A close relationship between the paired strain and homologous serum would be expected in the antigenic map given the strain-specific nature of the 56-kDa TSA and the specificity of the elicited immune responses. However, we found high average distances (expressed as antigenic units) between strains and their homologous sera. Often, the homologous antigen was not the maximum titre for a serum, which would tend to place that antigen away from its homologous serum (Table 3), a phenomenon which has been previously observed with influenza and dengue viruses [13,18]. The tension between the antigenic differences observed with the sera raised against the different strains contributed to the high distance between homologous strains and sera on the antigenic map. In a related manner, outlying sera (such as the one in the bottom left hand corner of Fig 2, panel A) have low titres to the antigens placed centrally and higher titres to the antigens towards the periphery of the map. Thus, the optimum placement of such a serum is out to one side of the map, often away from the homologous antigen. As an exact quantitation of antigen used on the IFA slides is challenging, a complete standardization was not achievable in this study, which may contribute to these patterns.

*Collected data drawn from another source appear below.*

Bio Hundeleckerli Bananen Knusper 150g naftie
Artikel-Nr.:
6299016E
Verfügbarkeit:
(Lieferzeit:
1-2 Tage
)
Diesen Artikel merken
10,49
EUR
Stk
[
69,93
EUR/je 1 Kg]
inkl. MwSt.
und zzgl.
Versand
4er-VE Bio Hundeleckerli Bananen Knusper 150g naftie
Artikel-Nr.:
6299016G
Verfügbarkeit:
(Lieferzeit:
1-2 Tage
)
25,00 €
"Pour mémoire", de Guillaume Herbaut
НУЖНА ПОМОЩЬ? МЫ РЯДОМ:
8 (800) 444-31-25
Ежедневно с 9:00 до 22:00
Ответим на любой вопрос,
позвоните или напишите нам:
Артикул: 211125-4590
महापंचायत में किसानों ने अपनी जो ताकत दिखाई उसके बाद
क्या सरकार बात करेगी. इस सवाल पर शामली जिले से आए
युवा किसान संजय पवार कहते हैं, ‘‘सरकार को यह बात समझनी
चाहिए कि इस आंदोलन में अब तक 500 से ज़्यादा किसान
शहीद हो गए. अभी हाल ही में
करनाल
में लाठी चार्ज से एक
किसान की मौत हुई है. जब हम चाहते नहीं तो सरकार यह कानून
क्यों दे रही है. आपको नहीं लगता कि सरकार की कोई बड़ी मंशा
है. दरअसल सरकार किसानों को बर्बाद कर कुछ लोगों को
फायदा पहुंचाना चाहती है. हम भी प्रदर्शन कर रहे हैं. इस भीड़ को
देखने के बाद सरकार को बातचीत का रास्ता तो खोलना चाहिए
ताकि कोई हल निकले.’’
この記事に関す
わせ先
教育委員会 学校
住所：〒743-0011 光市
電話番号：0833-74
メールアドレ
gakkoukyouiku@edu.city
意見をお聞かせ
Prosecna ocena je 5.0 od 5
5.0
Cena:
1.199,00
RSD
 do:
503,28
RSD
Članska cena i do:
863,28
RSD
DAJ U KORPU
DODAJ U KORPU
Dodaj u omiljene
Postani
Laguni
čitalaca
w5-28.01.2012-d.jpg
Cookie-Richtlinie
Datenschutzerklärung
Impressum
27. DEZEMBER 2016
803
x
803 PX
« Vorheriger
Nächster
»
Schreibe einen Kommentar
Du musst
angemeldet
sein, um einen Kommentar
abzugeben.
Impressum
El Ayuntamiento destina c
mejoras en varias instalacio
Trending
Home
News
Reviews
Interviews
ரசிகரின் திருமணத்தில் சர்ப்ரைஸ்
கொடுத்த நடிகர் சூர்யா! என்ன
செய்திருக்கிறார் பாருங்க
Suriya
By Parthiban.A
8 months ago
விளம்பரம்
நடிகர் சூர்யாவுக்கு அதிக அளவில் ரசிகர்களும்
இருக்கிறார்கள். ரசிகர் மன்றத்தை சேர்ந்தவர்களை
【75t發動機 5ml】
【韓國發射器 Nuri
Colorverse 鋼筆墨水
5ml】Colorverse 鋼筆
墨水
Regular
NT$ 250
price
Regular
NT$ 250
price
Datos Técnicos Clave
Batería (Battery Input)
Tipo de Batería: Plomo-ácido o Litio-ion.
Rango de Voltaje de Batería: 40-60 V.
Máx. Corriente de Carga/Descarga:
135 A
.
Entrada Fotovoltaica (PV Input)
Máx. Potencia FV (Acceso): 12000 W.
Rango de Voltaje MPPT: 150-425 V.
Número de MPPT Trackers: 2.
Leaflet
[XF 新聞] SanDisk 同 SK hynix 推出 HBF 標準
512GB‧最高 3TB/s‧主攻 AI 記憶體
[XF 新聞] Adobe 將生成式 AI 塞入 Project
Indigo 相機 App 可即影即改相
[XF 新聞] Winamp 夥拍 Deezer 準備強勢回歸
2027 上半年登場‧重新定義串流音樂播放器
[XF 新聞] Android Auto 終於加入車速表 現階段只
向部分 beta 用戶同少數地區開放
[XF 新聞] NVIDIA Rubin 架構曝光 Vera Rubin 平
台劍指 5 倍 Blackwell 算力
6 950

Antigenic cartography has typically been applied to antigenic datasets generated from laboratory animal sera with single-strain first infections [13]. Human serology is more complex as humans may have had prior or chronic infections and the time since contracting the disease is uncertain, and ideally first infection sera should be used to generate an antigenic map that is used as a guide to interpret the human serology [43]. An important caveat when interpreting these maps is that the true antigenic distances among Orientia isolates are not necessarily reflected, but rather how these particular patient sera relate to the antigens. As such, the antigenic relationships shown in this study may be influenced by the factors described above. Nevertheless, a map was constructed that had reasonable predictive power in two dimensions.

Previous work on other pathogens has generated maps in two or three dimensions; human influenza A/H3N2 and dengue are best described by an antigenic map with two dimensions [13,18]. For one dataset, plotting the map in more than one dimension over fitted the data, resulting in a map that did not perform as well at predicting missing titres despite increasing the number of parameters. However, a dataset with more isolates and sera was best fit in three dimensions suggesting that these additional titrations revealed more about the antigenic relationships. Furthermore, the map may change with the addition of more strains or sera of different antigenic types and from different times. Use of sera from a primary exposure may also affect dimensionality of the antigenic map. However, by analysing previously published data relating to influenza, we found that the most appropriate map generated from human sera was two-dimensional, in keeping with the two-dimensional map made using primary infection sera from ferrets and the same influenza viruses [43].

The apparent strain heterogeneity reflected by a 56-kDa TSA gene-based phylogenetic tree, was simplified upon dissection of the antigenicity of isolates and sera. Scrub typhus patient serum antibody responses were characterised by strong homologous, but weak heterologous antibody titres, with little evidence for cross-reactivity for Gilliam-like sera, but a broader response from some Karp-like sera. Antigenic cartography worked well with scrub typhus immunofluorescence titres. However, a large dataset comprising a broad selection of isolates, and inclusion of strain-specific reference sera raised in naïve animals, will enable further and more complete dissection of the antigenic relationships between Orientia strains and patient sera. This effort will require a network-based multinational collaborative approach.